Вдали жалобно плачет паровоз, его гудок устремляется вверх, в небо, а потом ниспадает длинной дугой причитаний и теряется где-то за горой. Тем временем река набралась сил и двинула скобяной товар к Плаву, и летят со звяканьем вверх тормашками сковородки, кухонные плиты, железные трубы и пушки — в пропасть.
II
Двери вагона оставили открытыми. Часовых нет, они и не нужны — убежать мы не можем, даже если бы нас просили. Поезд рысит душной равниной. Долины и пади, земля гола, пустынна: ни домов, ни людей, ни скотины — ничего, кроме проплывающих мимо высоких тополей. И только когда я поворачиваю шею и смотрю через плечо, вижу, как от серой крыши вагона отматываются полосы тусклого неба. Знаю, это не настоящий Бабич, но этот, точно ночной кошмар, упорно не желает отвязаться. Сообразив дьявольским умом, что я не могу схватить его правой рукой, он постоянно туда подползает. И всю ночь в облике животного подстерегает меня, когда я засну. Я надеюсь, что день принесет мне избавление, но морок не стесняется даже света.
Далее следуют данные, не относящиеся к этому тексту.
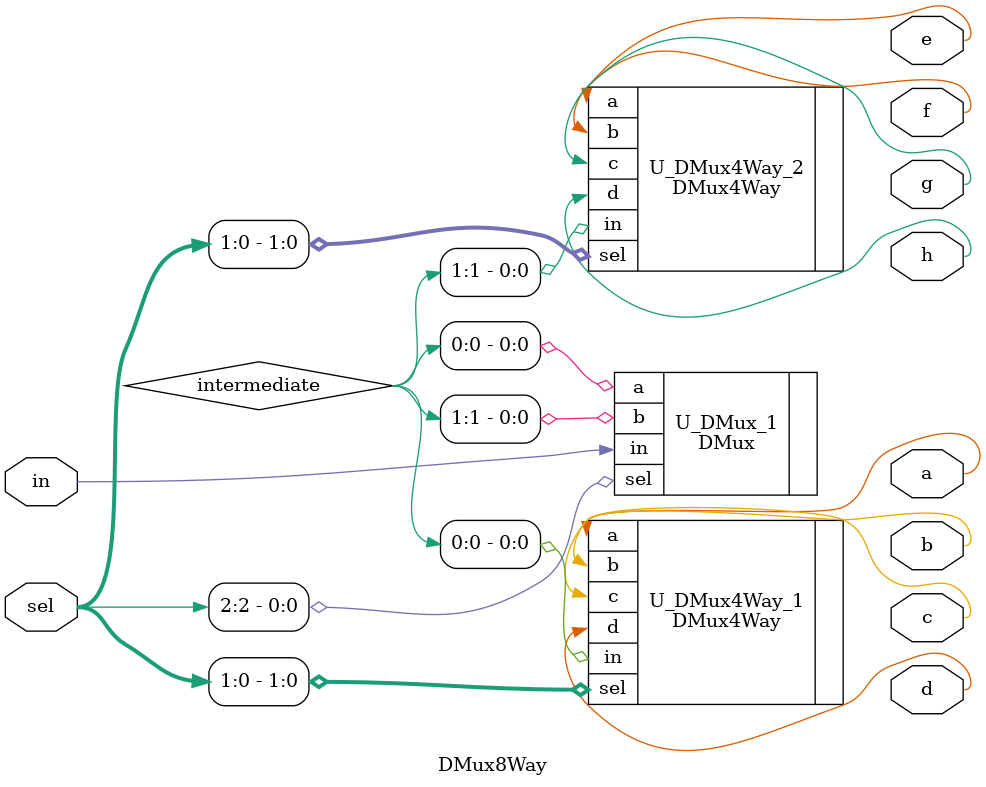
<source format=v>
`ifndef DMUX8WAY_V
`define DMUX8WAY_V

`include "DMux.v"
`include "DMux4Way.v"

module DMux8Way(a, b, c, d, e, f, g, h, in, sel);

    input in;
    input [2:0] sel;

    output a;
    output b;
    output c;
    output d;
    output e;
    output f;
    output g;
    output h;

    wire [1:0] intermediate;

    DMux U_DMux_1(.a(intermediate[0]), .b(intermediate[1]), .in(in), .sel(sel[2]));
    DMux4Way U_DMux4Way_1(.a(a), .b(b), .c(c), .d(d), .in(intermediate[0]), .sel(sel[1:0]));
    DMux4Way U_DMux4Way_2(.a(e), .b(f), .c(g), .d(h), .in(intermediate[1]), .sel(sel[1:0]));

endmodule

`endif
</source>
В руке держит грязный котелок, в нем темная каша — смесь мочи и дегтя, он подносит его мне и что-то бормочет. Закрываю глаза, чтобы не смотреть и чтоб не стошнило. Стискиваю зубы: не пропустить бы в рот ни капли этой мерзости. Днем это нетрудно, я страшусь ночи — знаю, он рассчитывает застать меня врасплох. Откуда-то появляется Видо Ясикич и отгоняет его. Потом смотрит на циферблат больших часов, высчитывает, ждет и что-то шепчет про себя. Мне неловко ему жаловаться, не ябеда — если не способен сам за себя постоять, тогда нечего меня защищать. Ясикич видит, что задумал Бабич, выхватывает у него котелок и бросает в реку.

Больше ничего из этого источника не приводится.